If it does prove successful in a larger study, what needs to be done next to scale the technology up to make it widely available?
"At this stage, it is a proof of principle, can it work? Its very difficult to extrapolate from what they’ve done into a functional system, but some of the calculations of costs have to take into account the cost of over treatment. If, for example, 30% of breast cancer patients get total response to the original neoadjuvant chemotherapy and you still go on to treat these patients with very expensive surgeries, radiation etc, this needs to go into the calculation also. Also the point that you may be able to save women from the damaging effects of secondary treatments," said Melner.
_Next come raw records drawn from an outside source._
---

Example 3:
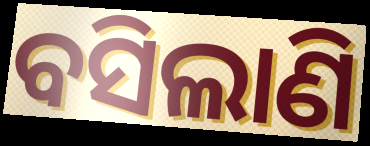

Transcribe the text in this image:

ବସିଲାଣି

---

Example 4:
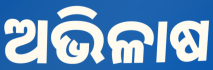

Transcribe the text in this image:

ଅଭିଳାଷ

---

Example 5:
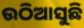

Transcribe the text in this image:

ଉଠିଆସୁଛି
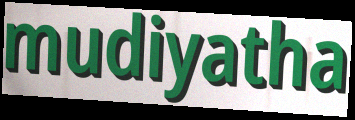
mudiyatha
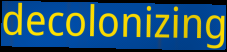
decolonizing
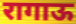
रागाऊ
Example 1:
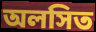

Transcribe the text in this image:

অলসিত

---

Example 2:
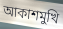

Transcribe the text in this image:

আকাশমুখি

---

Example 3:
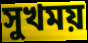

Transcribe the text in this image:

সুখময়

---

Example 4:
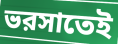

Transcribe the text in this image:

ভরসাতেই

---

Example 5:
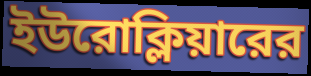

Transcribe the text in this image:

ইউরোক্লিয়ারের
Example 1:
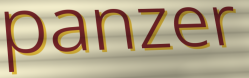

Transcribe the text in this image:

panzer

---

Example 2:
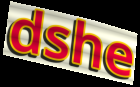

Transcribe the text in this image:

dshe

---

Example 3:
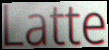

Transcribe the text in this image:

Latte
The early work on this test is a promising look at whether physicians may in the future be able to get a detailed snapshot about how patients have responded to treatment without surgery or scans which can often not pick up small numbers of residual cancer cells, but some people have urged caution when interpreting these early results.
"It is very controversial among surgeons and oncologists about whether it is safe to avoid surgery in women who have had a complete radiological response," said Liz O'Riordan, a Consultant Breast Surgeon from the U.K. with recurrent breast cancer. "There is always the risk that there may be cells in the breast that are left behind and the surgical community is undecided. This may be an option in the future, as part of a trial, but should not be offered as a nirvana," she added.
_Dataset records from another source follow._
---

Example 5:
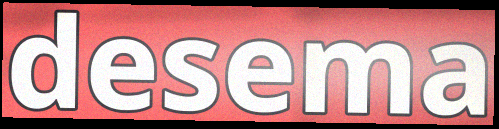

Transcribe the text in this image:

desema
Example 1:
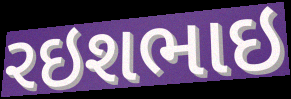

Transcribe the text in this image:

રઇશભાઇ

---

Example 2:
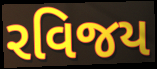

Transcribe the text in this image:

રવિજય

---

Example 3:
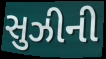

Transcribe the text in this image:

સુઝીની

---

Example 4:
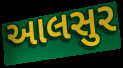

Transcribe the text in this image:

આલસુર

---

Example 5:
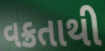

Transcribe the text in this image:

વક્રતાથી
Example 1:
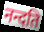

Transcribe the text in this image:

नन्दति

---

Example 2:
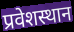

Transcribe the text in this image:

प्रवेशस्थान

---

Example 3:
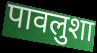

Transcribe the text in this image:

पावलुशा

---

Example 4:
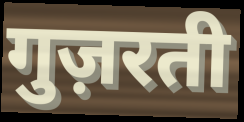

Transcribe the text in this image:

गुज़रती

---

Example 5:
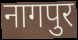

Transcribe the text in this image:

नागपुर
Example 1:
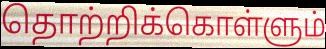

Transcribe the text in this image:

தொற்றிக்கொள்ளும்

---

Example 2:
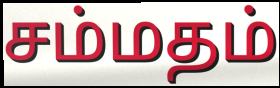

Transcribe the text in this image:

சம்மதம்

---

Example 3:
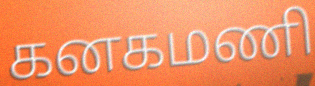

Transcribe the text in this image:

கனகமணி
Most women with breast cancer are diagnosed with early stage disease, although Only 20-30% of women with more aggressive disease or larger tumors undergo adjuvant chemotherapy treatment before surgery.
"Surgery is the mainstay of breast cancer treatment. Other treatments, like chemo and radiotherapy and hormone therapy are added to surgery to increase survival. I can't see a time where we would monitor a breast cancer tumor by blood tests alone and not operate. Most early stage breast cancer patients have a lumpectomy and radiotherapy – not very invasive and over in 2 months – so they don’t really need tracking – unless the blood test will be used to screen for recurrence and pick it up at a much earlier stage before women and men become symptomatic," said O'Riordan.
"However, using the blood test to track the response of the tumor during chemo (if given before surgery), or the response after chemo, could improve future treatment options," she added.